Yea u are right we do still have sex and whenever we have it its amazing!! i just want it a little more then once a week or every 2 weeks like we used to do it maybe he just got in the ''comfort-zone'' i really dont know!


----------



## Ooogles

Want your husband to stop watching less porn? Do the female equivalent. Get yourself this electric vibrator. -> YouTube - The Hitachi Magic Wand: a study in "guh, wow!" 
Yeah that's right, I said electric, up all the time whenever you need it, no batteries. Commit to using it often. It will make him jealous and make you feel like a million bucks. I would highly recommend the blue attachment.


----------



## Syrum

Studies have been done that show that porn is very addictive and becoming a huge problem in a lot of marriages. Many men become so addicted that they cannot have real sex without thinking of porn or cannot get off without it.

If he cannot give up the porn then he is addicted and needs help, if he will not get help with you then you know where his priorities lie.

porn is a poor substitute for real sex, it makes men bad in bed, because they watch women faking sex and doing things they wouldn't normally do, and expect the women in their life to be like the women in porn. Or they often compare the women they are with to the women in porn. 

Porn widens the gap in relationships and often makes real sex bad. the suggestion of watching porn with him is a bad one and does nothing to increase the sexual connection between couples.

I hope he gets help and realises that real sex with real women, beats porn any time, before he loses you.


----------



## woodstock

SOunds like a man with a healthy sex drive, but a fear of intamacy. A head case of sorts. Either there is something in the porn that is getting him off that is not done in bed... or he has developed a fear of the emotional connection that occurs with the real thing. In the Army? Perhaps there is something in his experience there? Has he lost intamacy outside of sex? Emotionally distant?


----------



## AgentD

Viewing porn from time to time is fine, but those who watch it alot or are preferring it over their wife, thats usually and indication they are avoiding other issues in the relationship. Its their escape from reality.
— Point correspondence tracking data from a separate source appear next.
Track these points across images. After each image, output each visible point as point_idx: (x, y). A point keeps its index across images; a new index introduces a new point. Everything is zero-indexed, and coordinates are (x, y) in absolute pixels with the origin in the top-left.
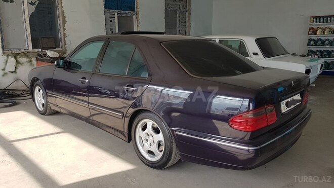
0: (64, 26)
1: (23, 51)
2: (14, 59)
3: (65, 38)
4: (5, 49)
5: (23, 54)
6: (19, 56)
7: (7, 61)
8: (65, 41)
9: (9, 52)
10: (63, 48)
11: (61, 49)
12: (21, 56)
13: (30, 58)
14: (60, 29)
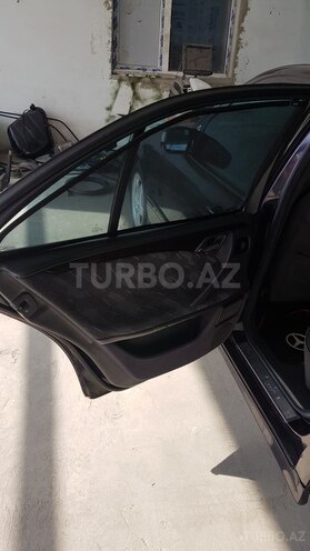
0: (242, 20)
1: (149, 72)
2: (130, 88)
3: (238, 49)
4: (118, 66)
5: (147, 80)
6: (140, 84)
7: (117, 92)
8: (236, 57)
9: (123, 73)
10: (230, 75)
11: (224, 76)
12: (144, 83)
13: (159, 90)
14: (233, 26)
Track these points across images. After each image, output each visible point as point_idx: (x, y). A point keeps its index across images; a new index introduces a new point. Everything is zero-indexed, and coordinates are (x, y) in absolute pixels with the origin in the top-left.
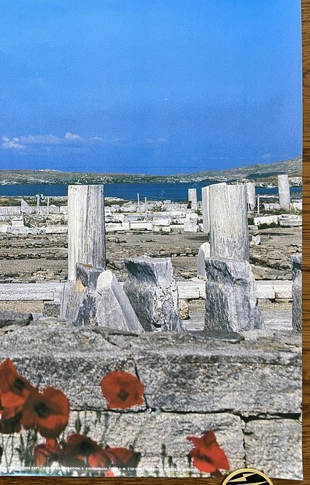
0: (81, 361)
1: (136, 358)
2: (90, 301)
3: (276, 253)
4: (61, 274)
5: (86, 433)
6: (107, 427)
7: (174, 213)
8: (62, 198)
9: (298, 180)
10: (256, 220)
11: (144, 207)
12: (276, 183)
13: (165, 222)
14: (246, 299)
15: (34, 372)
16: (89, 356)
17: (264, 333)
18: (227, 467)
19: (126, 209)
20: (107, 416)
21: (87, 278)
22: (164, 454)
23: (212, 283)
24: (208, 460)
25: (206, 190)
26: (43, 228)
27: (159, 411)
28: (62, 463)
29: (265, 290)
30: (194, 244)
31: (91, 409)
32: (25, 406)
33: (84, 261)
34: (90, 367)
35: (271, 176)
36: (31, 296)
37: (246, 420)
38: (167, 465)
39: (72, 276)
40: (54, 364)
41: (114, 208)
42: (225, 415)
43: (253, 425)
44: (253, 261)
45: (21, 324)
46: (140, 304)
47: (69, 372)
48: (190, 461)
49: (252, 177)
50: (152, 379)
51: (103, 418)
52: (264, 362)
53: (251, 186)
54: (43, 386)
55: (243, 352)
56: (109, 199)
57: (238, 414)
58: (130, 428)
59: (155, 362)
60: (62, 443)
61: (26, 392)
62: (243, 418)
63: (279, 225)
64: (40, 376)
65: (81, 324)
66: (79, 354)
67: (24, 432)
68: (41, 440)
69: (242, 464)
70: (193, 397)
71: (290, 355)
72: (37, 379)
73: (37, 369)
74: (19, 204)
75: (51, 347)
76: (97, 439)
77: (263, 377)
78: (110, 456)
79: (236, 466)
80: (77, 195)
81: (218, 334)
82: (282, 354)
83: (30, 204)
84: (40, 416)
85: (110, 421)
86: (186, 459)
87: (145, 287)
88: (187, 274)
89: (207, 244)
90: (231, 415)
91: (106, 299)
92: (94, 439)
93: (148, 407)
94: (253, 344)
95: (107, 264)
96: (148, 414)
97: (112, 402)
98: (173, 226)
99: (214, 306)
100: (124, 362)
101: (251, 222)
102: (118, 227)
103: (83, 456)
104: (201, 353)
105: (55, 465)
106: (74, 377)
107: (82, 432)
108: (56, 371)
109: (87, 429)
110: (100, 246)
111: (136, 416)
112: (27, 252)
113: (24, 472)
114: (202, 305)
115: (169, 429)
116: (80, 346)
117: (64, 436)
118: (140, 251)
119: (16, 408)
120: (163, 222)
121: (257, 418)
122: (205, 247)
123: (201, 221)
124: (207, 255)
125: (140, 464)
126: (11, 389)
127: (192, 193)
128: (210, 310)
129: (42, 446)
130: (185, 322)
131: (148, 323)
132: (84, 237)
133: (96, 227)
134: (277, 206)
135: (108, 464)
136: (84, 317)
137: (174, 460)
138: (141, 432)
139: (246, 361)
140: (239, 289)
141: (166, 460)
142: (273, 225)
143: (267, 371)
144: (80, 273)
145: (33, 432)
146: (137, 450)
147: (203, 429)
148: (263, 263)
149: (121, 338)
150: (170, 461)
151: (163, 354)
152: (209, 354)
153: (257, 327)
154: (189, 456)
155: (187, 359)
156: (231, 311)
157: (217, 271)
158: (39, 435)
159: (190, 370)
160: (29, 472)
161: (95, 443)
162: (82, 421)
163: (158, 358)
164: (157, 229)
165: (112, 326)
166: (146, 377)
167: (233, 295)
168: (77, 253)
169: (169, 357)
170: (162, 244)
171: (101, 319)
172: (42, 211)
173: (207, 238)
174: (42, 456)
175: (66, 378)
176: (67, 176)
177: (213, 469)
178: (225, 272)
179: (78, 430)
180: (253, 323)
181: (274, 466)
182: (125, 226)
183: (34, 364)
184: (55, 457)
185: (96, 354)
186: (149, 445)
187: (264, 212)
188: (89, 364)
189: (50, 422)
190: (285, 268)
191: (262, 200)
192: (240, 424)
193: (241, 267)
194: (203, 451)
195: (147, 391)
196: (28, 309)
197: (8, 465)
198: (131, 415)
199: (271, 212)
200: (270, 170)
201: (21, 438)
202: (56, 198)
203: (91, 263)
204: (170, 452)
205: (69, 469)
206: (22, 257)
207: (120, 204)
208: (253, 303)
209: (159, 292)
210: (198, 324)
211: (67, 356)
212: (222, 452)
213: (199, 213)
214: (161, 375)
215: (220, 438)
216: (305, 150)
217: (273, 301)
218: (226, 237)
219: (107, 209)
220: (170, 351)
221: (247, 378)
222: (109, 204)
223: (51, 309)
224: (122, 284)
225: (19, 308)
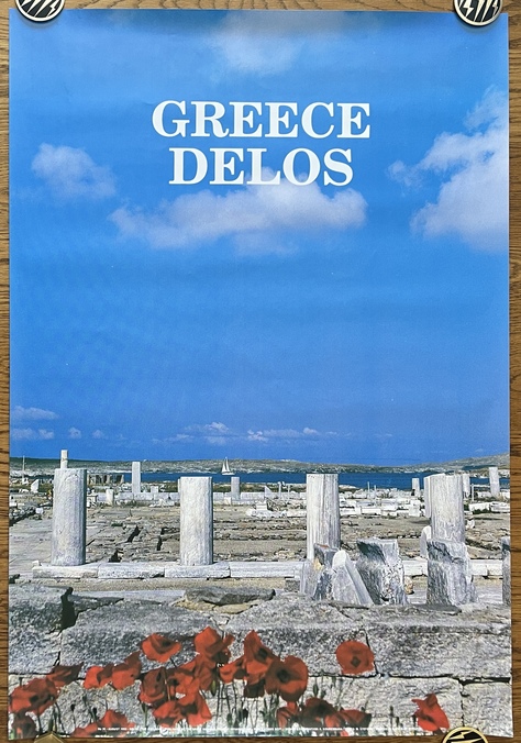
0: (318, 632)
1: (367, 629)
2: (326, 578)
3: (488, 536)
4: (301, 554)
5: (322, 696)
6: (341, 691)
7: (400, 500)
8: (301, 485)
9: (506, 473)
10: (471, 507)
11: (373, 494)
12: (487, 474)
13: (392, 508)
14: (463, 576)
15: (276, 642)
16: (325, 627)
17: (478, 606)
18: (447, 727)
19: (358, 496)
20: (341, 680)
21: (323, 557)
22: (392, 715)
23: (433, 562)
24: (430, 719)
25: (427, 479)
26: (284, 512)
27: (387, 676)
28: (301, 724)
29: (479, 568)
30: (417, 527)
31: (327, 674)
32: (268, 673)
33: (321, 542)
34: (326, 637)
35: (483, 468)
36: (274, 573)
37: (464, 683)
38: (395, 725)
39: (311, 555)
40: (294, 635)
41: (348, 494)
42: (445, 679)
43: (470, 688)
44: (469, 542)
45: (264, 598)
46: (371, 579)
47: (308, 641)
48: (415, 721)
49: (467, 469)
50: (380, 647)
51: (337, 683)
52: (479, 632)
53: (466, 477)
54: (284, 654)
55: (461, 623)
56: (342, 487)
57: (456, 678)
58: (361, 691)
59: (383, 632)
60: (301, 705)
61: (269, 660)
62: (461, 682)
63: (490, 511)
64: (282, 646)
65: (318, 599)
66: (317, 626)
67: (267, 697)
68: (283, 703)
69: (460, 723)
70: (417, 663)
71: (501, 626)
72: (279, 648)
73: (279, 640)
74: (263, 490)
75: (291, 619)
76: (332, 702)
77: (478, 645)
78: (344, 717)
79: (455, 725)
80: (314, 482)
81: (438, 607)
82: (494, 625)
83: (272, 490)
84: (282, 681)
85: (344, 685)
86: (411, 719)
87: (376, 565)
88: (411, 554)
89: (429, 527)
90: (451, 680)
91: (341, 576)
92: (330, 702)
93: (377, 673)
94: (469, 616)
95: (341, 544)
96: (377, 679)
97: (346, 669)
98: (399, 511)
99: (435, 582)
100: (356, 633)
101: (466, 508)
102: (351, 512)
103: (320, 717)
104: (423, 624)
105: (295, 726)
106: (312, 647)
107: (319, 696)
108: (296, 641)
109: (324, 693)
110: (335, 529)
111: (367, 681)
112: (271, 533)
113: (268, 733)
114: (424, 582)
115: (397, 693)
116: (317, 618)
117: (303, 700)
118: (370, 533)
119: (261, 674)
120: (389, 507)
121: (473, 682)
122: (427, 530)
123: (424, 507)
124: (429, 537)
125: (371, 725)
126: (255, 657)
127: (415, 481)
128: (431, 586)
129: (283, 709)
130: (410, 597)
131: (377, 597)
132: (321, 520)
133: (331, 511)
134: (489, 494)
135: (343, 725)
136: (321, 592)
137: (401, 720)
138: (371, 695)
139: (463, 631)
140: (456, 567)
141: (394, 720)
142: (485, 511)
143: (481, 639)
144: (317, 553)
145: (275, 696)
146: (368, 712)
147: (426, 692)
148: (477, 544)
149: (354, 610)
150: (398, 721)
151: (390, 625)
152: (431, 625)
153: (472, 600)
154: (414, 717)
155: (412, 629)
156: (450, 586)
157: (438, 551)
158: (280, 698)
159: (414, 639)
160: (273, 733)
161: (331, 705)
162: (319, 686)
163: (386, 629)
164: (385, 514)
165: (346, 600)
166: (376, 645)
167: (450, 572)
168: (315, 534)
169: (396, 628)
170: (389, 526)
171: (336, 594)
172: (283, 497)
173: (428, 522)
174: (284, 718)
175: (306, 647)
176: (306, 465)
177: (435, 728)
178: (445, 553)
179: (316, 694)
180: (469, 597)
181: (488, 724)
182: (357, 511)
183: (277, 635)
184: (295, 719)
185: (332, 625)
186: (378, 707)
187: (477, 500)
188: (325, 634)
189: (291, 687)
190: (496, 549)
191: (476, 489)
192: (458, 687)
193: (458, 548)
194: (427, 712)
195: (376, 658)
196: (271, 585)
197: (254, 727)
198: (363, 680)
199: (483, 500)
200: (483, 463)
201: (265, 701)
202: (296, 485)
203: (327, 544)
204: (397, 714)
205: (308, 729)
206: (265, 538)
207: (353, 491)
208: (469, 580)
209: (387, 569)
210: (420, 598)
211: (307, 628)
212: (443, 712)
213: (422, 500)
214: (389, 644)
215: (441, 700)
216: (511, 446)
217: (486, 577)
218: (446, 521)
219: (341, 495)
220: (396, 622)
221: (464, 646)
222: (343, 491)
223: (292, 585)
224: (355, 562)
225: (262, 584)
Its ok to escape from time to time as long as you come back to reality and deal with things. When you don't deal with whatever is going on in your life and porn is the replacement for that, then you have a real problem. So many people who rather not deal with any issues period. Turning to porn ALL the time though just creates more problems.


----------



## SoCalKat

I only watch it during "alone time" from time to time. I can still have "alone time" and please my wife the same day. I'd much rather have sex with her, but she's not always up for it. 

Sometimes a guy just needs the release. As long as that doesn't interfere with his sex life with his wife, no problem. My wife and I have gone on vacation and done it multiple times per day for a whole week.

Sounds like your man has a problem...


----------



## Justawoman

Hello me and my husband have been married for 2 years we have been living together for 5 years he too is in the army. I had the same problem with my husband not wanting sex and watching porn instead and i of course wanted more and it was so irritating and frustrating that i couldn't gain his interest in the bed room. When dealing with this issue i just did what he did instead of showing interest in him i too went to porn to satisfy my own needs when he felt like he was being neglected he started trying more and more to get my interest and the porn thing goes both ways now but we have a lot more sex and honestly it is a lot better than before!


----------